Did You Mean to Buy an Insurance Policy?

By Gary L. Hall, 3/25/2013

Insurance is designed to replace something lost—it’s an expense. An investment, on the other hand, is designed to generate added value over time.  It seems to me, though, that deferred annuities often blur the line—blending insurance and investment into some combination of the two; a complicated financial product trying to do too many things–none of them well. Annuities, at root, should be nothing more than longevity insurance. But sales rhetoric claiming they’re a foolproof growth investment—market participation with no downside—is common.

But my experience in analyzing annuities leads me to believe that the combination doesn’t result in this fairytale investment—but much more often, poor performing investments combined with inefficient insurance.  Can you imagine insuring a $30,000 car by giving the insurance company $30,000? I can’t. So why do people insure a $500,000 retirement by giving the insurance company all $500,000?

Variable annuity investments are stock and bond mutual funds called subaccounts. Independently, these are legitimate mutual fund-like investments that can create wealth over time. Variable annuities’ insurance component comes in the form of death benefits (life insurance…sort of) and income benefits (longevity insurance) and are often hooked on the word “guarantee.” Some benefits are included in the basic variable annuity contract while others can be added for additional fees.
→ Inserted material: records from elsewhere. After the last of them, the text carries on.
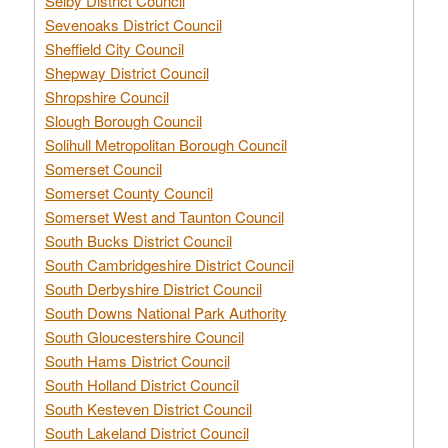
Selby District Council
Sevenoaks District Council
Sheffield City Council
Shepway District Council
Shropshire Council
Slough Borough Council
Solihull Metropolitan Borough Council
Somerset Council
Somerset County Council
Somerset West and Taunton Council
South Bucks District Council
South Cambridgeshire District Council
South Derbyshire District Council
South Downs National Park Authority
South Gloucestershire Council
South Hams District Council
South Holland District Council
South Kesteven District Council
South Lakeland District Council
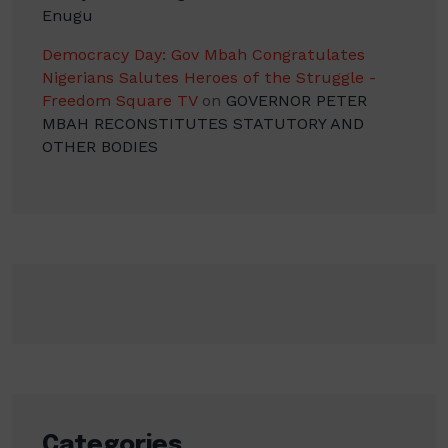
Enugu
Democracy Day: Gov Mbah Congratulates
Nigerians Salutes Heroes of the Struggle -
Freedom Square TV
on
GOVERNOR PETER
MBAH RECONSTITUTES STATUTORY AND
OTHER BODIES
Categories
Fixed-indexed annuities (previously called equity-indexed) are even more insurance and less investment. These are variable interest rate products based on the stock market price and don’t have any base fees. Sounds great! And that is why they sell so well. But because they charge no fees, insurer profits are dependent on your contract returns being lower than the insurer’s underlying investment returns. And insurance companies prefer to put their money in predictable investments like intermediate US treasuries or something with a similar risk/return profile. In case you missed that: indexed annuities must more or less systematically underperform a relatively conservative bond portfolio.
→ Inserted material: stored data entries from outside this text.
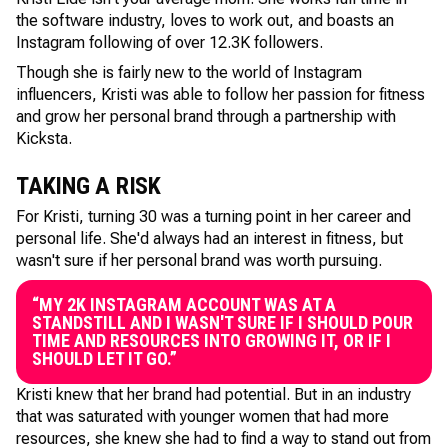
the software industry, loves to work out, and boasts an
Instagram following of over 12.3K followers.
Though she is fairly new to the world of Instagram
influencers, Kristi was able to follow her passion for fitness
and grow her personal brand through a partnership with
Kicksta.
TAKING A RISK
For Kristi, turning 30 was a turning point in her career and
personal life. She'd always had an interest in fitness, but
wasn't sure if her personal brand was worth pursuing.
“MY 2K INSTAGRAM ACCOUNT WAS AT A
STANDSTILL AND I WASN'T SURE IF I SHOULD POUR
TIME AND RESOURCES INTO GROWING IT, OR IF I
SHOULD LET IT GO.”
Kristi knew that her brand had potential. But in an industry
that was saturated with younger women that had more
resources, she knew she had to find a way to stand out from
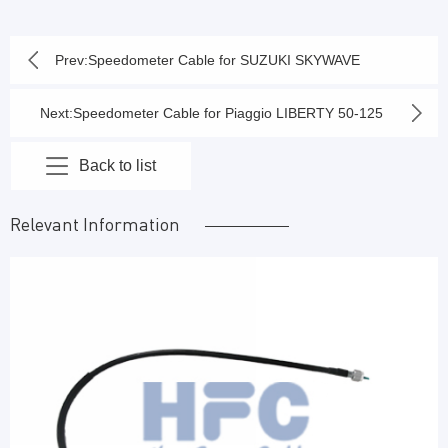
Prev:
Speedometer Cable for SUZUKI SKYWAVE
SMASH OLD / NEW ORIGINAL
Next:
Speedometer Cable for Piaggio LIBERTY 50-125
2014
Back to list
Relevant Information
There may be value in that type of financial product –your principal is very safe, returns are relatively predictable, and lifetime income is a great piece of the retirement puzzle. But it’s not a comprehensive solution for most investors, especially those that need growth to support an ever longer retirement. Do most people buy the product with that understanding? There is reason to be skeptical. And I wonder if investors are ultimately disappointed with indexed annuity returns? Seems possible, given how these have been marketed.
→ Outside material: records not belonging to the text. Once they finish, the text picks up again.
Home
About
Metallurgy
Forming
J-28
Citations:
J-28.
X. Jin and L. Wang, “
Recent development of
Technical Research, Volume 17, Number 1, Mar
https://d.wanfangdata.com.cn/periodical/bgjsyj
Insurers are profit seeking corporations so the insurance piece needs to be profitable. This requires that fees collected be higher than expenses and net payouts over time. On average there must be more principal lost than gained by contract holders as a group.

And from the perspective of an individual contract holder, it’s alarming how difficult it is to keep the insurance aspect in your favor—contracts often allow increases in fees and reductions in benefits at any time, buyout offers may not be a good deal, not to mention the counterintuitive income riders. It’s a tough position to find yourself pitted against the actuaries and a 100-page prospectus.

Understanding these trade-offs is an important part of shopping for annuities. These are insurance contracts whose main benefit is to compensate for longevity risk. Focusing on ambiguous “market participation” or “guaranteed growth” should raise a yellow flag, if not a red one.